ENTRIES SHOWN:
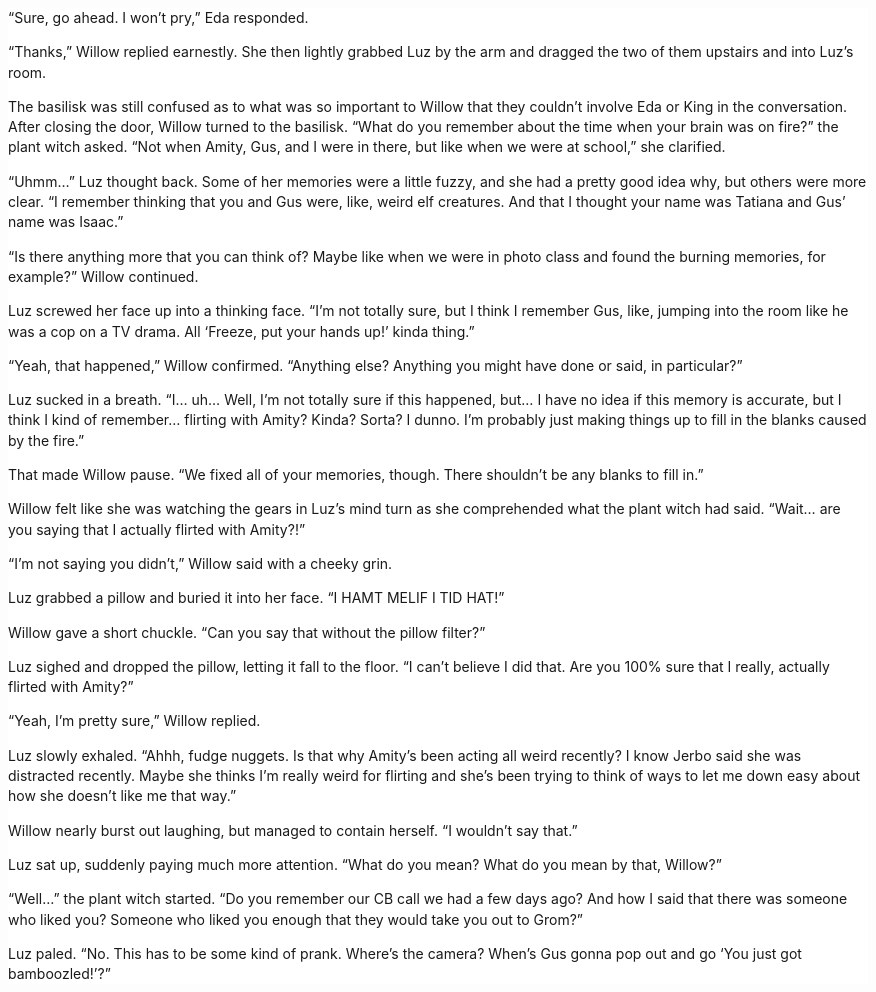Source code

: “Sure, go ahead. I won’t pry,” Eda responded.

“Thanks,” Willow replied earnestly. She then lightly grabbed Luz by the arm and dragged the two of them upstairs and into Luz’s room.

The basilisk was still confused as to what was so important to Willow that they couldn’t involve Eda or King in the conversation. After closing the door, Willow turned to the basilisk. “What do you remember about the time when your brain was on fire?” the plant witch asked. “Not when Amity, Gus, and I were in there, but like when we were at school,” she clarified.

“Uhmm…” Luz thought back. Some of her memories were a little fuzzy, and she had a pretty good idea why, but others were more clear. “I remember thinking that you and Gus were, like, weird elf creatures. And that I thought your name was Tatiana and Gus’ name was Isaac.”

“Is there anything more that you can think of? Maybe like when we were in photo class and found the burning memories, for example?” Willow continued.

Luz screwed her face up into a thinking face. “I’m not totally sure, but I think I remember Gus, like, jumping into the room like he was a cop on a TV drama. All ‘Freeze, put your hands up\!’ kinda thing.”

“Yeah, that happened,” Willow confirmed. “Anything else? Anything you might have done or said, in particular?”

Luz sucked in a breath. “I… uh… Well, I’m not totally sure if this happened, but… I have no idea if this memory is accurate, but I think I kind of remember… flirting with Amity? Kinda? Sorta? I dunno. I’m probably just making things up to fill in the blanks caused by the fire.”

That made Willow pause. “We fixed all of your memories, though. There shouldn’t be any blanks to fill in.”

Willow felt like she was watching the gears in Luz’s mind turn as she comprehended what the plant witch had said. “Wait… are you saying that I actually flirted with Amity?\!”

“I’m not saying you didn’t,” Willow said with a cheeky grin.

Luz grabbed a pillow and buried it into her face. “I HAMT MELIF I TID HAT\!”

Willow gave a short chuckle. “Can you say that without the pillow filter?”

Luz sighed and dropped the pillow, letting it fall to the floor. “I can’t believe I did that. Are you 100% sure that I really, actually flirted with Amity?”

“Yeah, I’m pretty sure,” Willow replied.

Luz slowly exhaled. “Ahhh, fudge nuggets. Is that why Amity’s been acting all weird recently? I know Jerbo said she was distracted recently. Maybe she thinks I’m really weird for flirting and she’s been trying to think of ways to let me down easy about how she doesn’t like me that way.”

Willow nearly burst out laughing, but managed to contain herself. “I wouldn’t say that.”

Luz sat up, suddenly paying much more attention. “What do you mean? What do you mean by that, Willow?”

“Well…” the plant witch started. “Do you remember our CB call we had a few days ago? And how I said that there was someone who liked you? Someone who liked you enough that they would take you out to Grom?”

Luz paled. “No. This has to be some kind of prank. Where’s the camera? When’s Gus gonna pop out and go ‘You just got bamboozled\!’?”
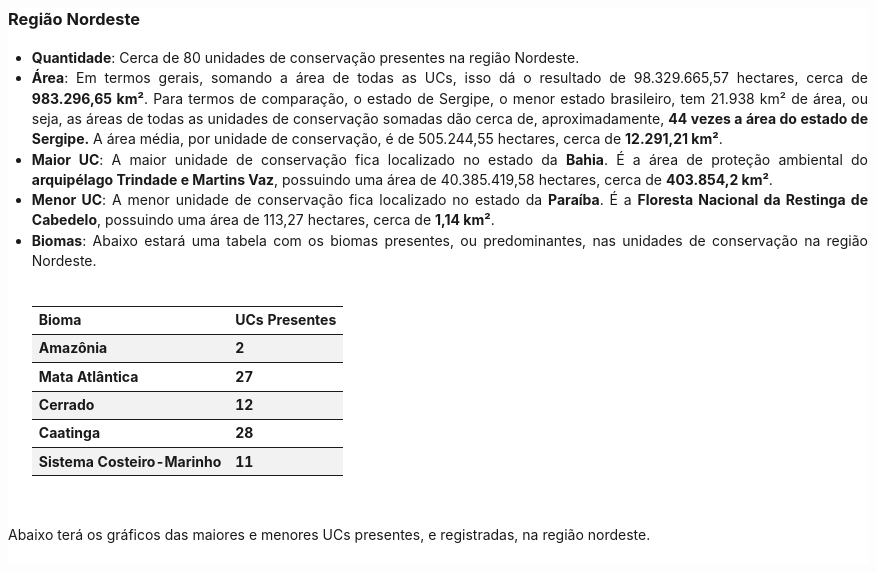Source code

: ### Região Nordeste

<div align='justify'>
<ul>
        <li><b>Quantidade</b>: Cerca de 80 unidades de conservação presentes na região Nordeste.</li>
        <li><b>Área</b>: Em termos gerais, somando a área de todas as UCs, isso dá o resultado de 98.329.665,57 hectares, cerca de <b>983.296,65 km²</b>. Para termos de comparação, o estado de Sergipe, o menor estado brasileiro, tem 21.938 km² de área, ou seja, as áreas de todas as unidades de conservação somadas dão cerca de, aproximadamente, <b>44 vezes a área do estado de Sergipe.</b> A área média, por unidade de conservação, é de 505.244,55 hectares, cerca de <b>12.291,21 km²</b>.</li>
        <li><b>Maior UC</b>: A maior unidade de conservação fica localizado no estado da <b>Bahia</b>. É a área de proteção ambiental do <b>arquipélago Trindade e Martins Vaz</b>, possuindo uma área de 40.385.419,58 hectares, cerca de <b>403.854,2 km²</b>. </li>
        <li><b>Menor UC</b>: A menor unidade de conservação fica localizado no estado da <b>Paraíba</b>. É a <b>Floresta Nacional da Restinga de Cabedelo</b>, possuindo uma área de 113,27 hectares, cerca de <b>1,14 km²</b>.</li>
        <li><b>Biomas</b>: Abaixo estará uma tabela com os biomas presentes, ou predominantes, nas unidades de conservação na região Nordeste. <br/><br/>
        <table>
            <tr>
            <th>Bioma</th>
            <th>UCs Presentes</th>
            </tr>
            <tr style="background-color: #f2f2f2;">
            <th>Amazônia</th>
            <th>2</th>
            </tr>
            <tr>
            <th>Mata Atlântica</th>
            <th>27</th>
            </tr>
            <tr style="background-color: #f2f2f2;">
            <th>Cerrado</th>
            <th>12</th>
            </tr>
            <tr>
            <th>Caatinga</th>
            <th>28</th>
            </tr>
            <tr style="background-color: #f2f2f2;">
            <th>Sistema Costeiro-Marinho</th>
            <th>11</th>
            </tr>
        </table>
        </li><br/>
    </ul>
</div>

<div align='justify'>Abaixo terá os gráficos das maiores e menores UCs presentes, e registradas, na região nordeste.</div><br/>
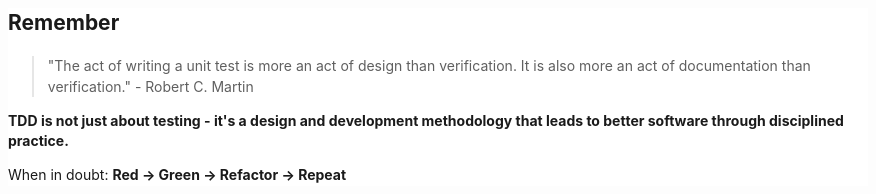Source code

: ## Remember

> "The act of writing a unit test is more an act of design than verification. It is also more an act of documentation than verification." - Robert C. Martin

**TDD is not just about testing - it's a design and development methodology that leads to better software through disciplined practice.**

When in doubt: **Red → Green → Refactor → Repeat**
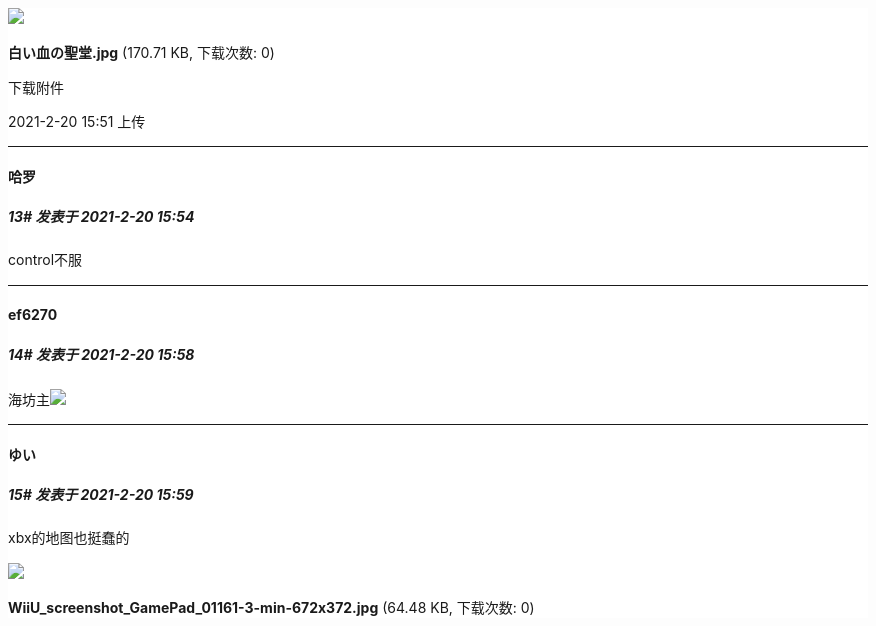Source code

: 


<img src="https://img.saraba1st.com/forum/202102/20/155145b13031zfgtea8rgr.jpg" referrerpolicy="no-referrer">


<strong>白い血の聖堂.jpg</strong> (170.71 KB, 下载次数: 0)

下载附件

2021-2-20 15:51 上传












*****

####  哈罗  
##### 13#       发表于 2021-2-20 15:54




control不服







*****

####  ef6270  
##### 14#       发表于 2021-2-20 15:58




海坊主<img src="https://static.saraba1st.com/image/smiley/animal2017/027.png" referrerpolicy="no-referrer">







*****

####  ゆい  
##### 15#       发表于 2021-2-20 15:59




xbx的地图也挺蠢的


<img src="https://img.saraba1st.com/forum/202102/20/155939ks1j3ejaefskzioa.jpg" referrerpolicy="no-referrer">


<strong>WiiU_screenshot_GamePad_01161-3-min-672x372.jpg</strong> (64.48 KB, 下载次数: 0)
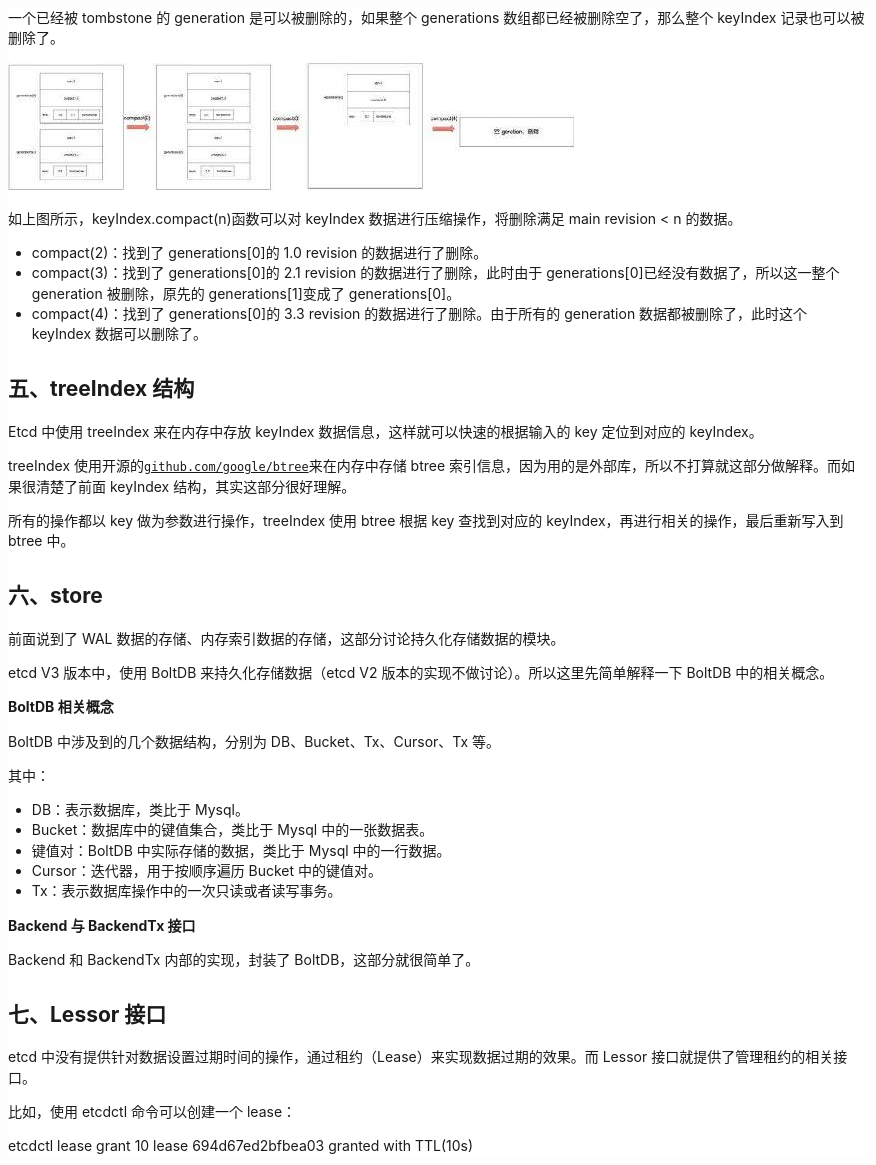 一个已经被 tombstone 的 generation 是可以被删除的，如果整个 generations 数组都已经被删除空了，那么整个 keyIndex 记录也可以被删除了。

![etcd_yuanli9](img/d8b1bef6957bfcebea28fb9d89fd2a45.jpg)

如上图所示，keyIndex.compact(n)函数可以对 keyIndex 数据进行压缩操作，将删除满足 main revision < n 的数据。

*   compact(2)：找到了 generations[0]的 1.0 revision 的数据进行了删除。
*   compact(3)：找到了 generations[0]的 2.1 revision 的数据进行了删除，此时由于 generations[0]已经没有数据了，所以这一整个 generation 被删除，原先的 generations[1]变成了 generations[0]。
*   compact(4)：找到了 generations[0]的 3.3 revision 的数据进行了删除。由于所有的 generation 数据都被删除了，此时这个 keyIndex 数据可以删除了。

## 五、treeIndex 结构

Etcd 中使用 treeIndex 来在内存中存放 keyIndex 数据信息，这样就可以快速的根据输入的 key 定位到对应的 keyIndex。

treeIndex 使用开源的[`github.com/google/btree`](http://link.zhihu.com/?target=http%3A//github.com/google/btree)来在内存中存储 btree 索引信息，因为用的是外部库，所以不打算就这部分做解释。而如果很清楚了前面 keyIndex 结构，其实这部分很好理解。

所有的操作都以 key 做为参数进行操作，treeIndex 使用 btree 根据 key 查找到对应的 keyIndex，再进行相关的操作，最后重新写入到 btree 中。

## 六、store

前面说到了 WAL 数据的存储、内存索引数据的存储，这部分讨论持久化存储数据的模块。

etcd V3 版本中，使用 BoltDB 来持久化存储数据（etcd V2 版本的实现不做讨论）。所以这里先简单解释一下 BoltDB 中的相关概念。

**BoltDB 相关概念**

BoltDB 中涉及到的几个数据结构，分别为 DB、Bucket、Tx、Cursor、Tx 等。

其中：

*   DB：表示数据库，类比于 Mysql。
*   Bucket：数据库中的键值集合，类比于 Mysql 中的一张数据表。
*   键值对：BoltDB 中实际存储的数据，类比于 Mysql 中的一行数据。
*   Cursor：迭代器，用于按顺序遍历 Bucket 中的键值对。
*   Tx：表示数据库操作中的一次只读或者读写事务。

**Backend 与 BackendTx 接口**

Backend 和 BackendTx 内部的实现，封装了 BoltDB，这部分就很简单了。

## 七、Lessor 接口

etcd 中没有提供针对数据设置过期时间的操作，通过租约（Lease）来实现数据过期的效果。而 Lessor 接口就提供了管理租约的相关接口。

比如，使用 etcdctl 命令可以创建一个 lease：

etcdctl lease grant 10 lease 694d67ed2bfbea03 granted with TTL(10s)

WORK REQUEST: Set down the line holding "BoltDB 中涉及到的几个数据结构，分别为 DB、Bucket、Tx、Cursor、Tx" and all later lines through the last one in the material above, exactly, and no other lines.

WRITTEN SOLUTION:
BoltDB 中涉及到的几个数据结构，分别为 DB、Bucket、Tx、Cursor、Tx 等。

其中：

*   DB：表示数据库，类比于 Mysql。
*   Bucket：数据库中的键值集合，类比于 Mysql 中的一张数据表。
*   键值对：BoltDB 中实际存储的数据，类比于 Mysql 中的一行数据。
*   Cursor：迭代器，用于按顺序遍历 Bucket 中的键值对。
*   Tx：表示数据库操作中的一次只读或者读写事务。

**Backend 与 BackendTx 接口**

Backend 和 BackendTx 内部的实现，封装了 BoltDB，这部分就很简单了。

## 七、Lessor 接口

etcd 中没有提供针对数据设置过期时间的操作，通过租约（Lease）来实现数据过期的效果。而 Lessor 接口就提供了管理租约的相关接口。

比如，使用 etcdctl 命令可以创建一个 lease：

etcdctl lease grant 10 lease 694d67ed2bfbea03 granted with TTL(10s)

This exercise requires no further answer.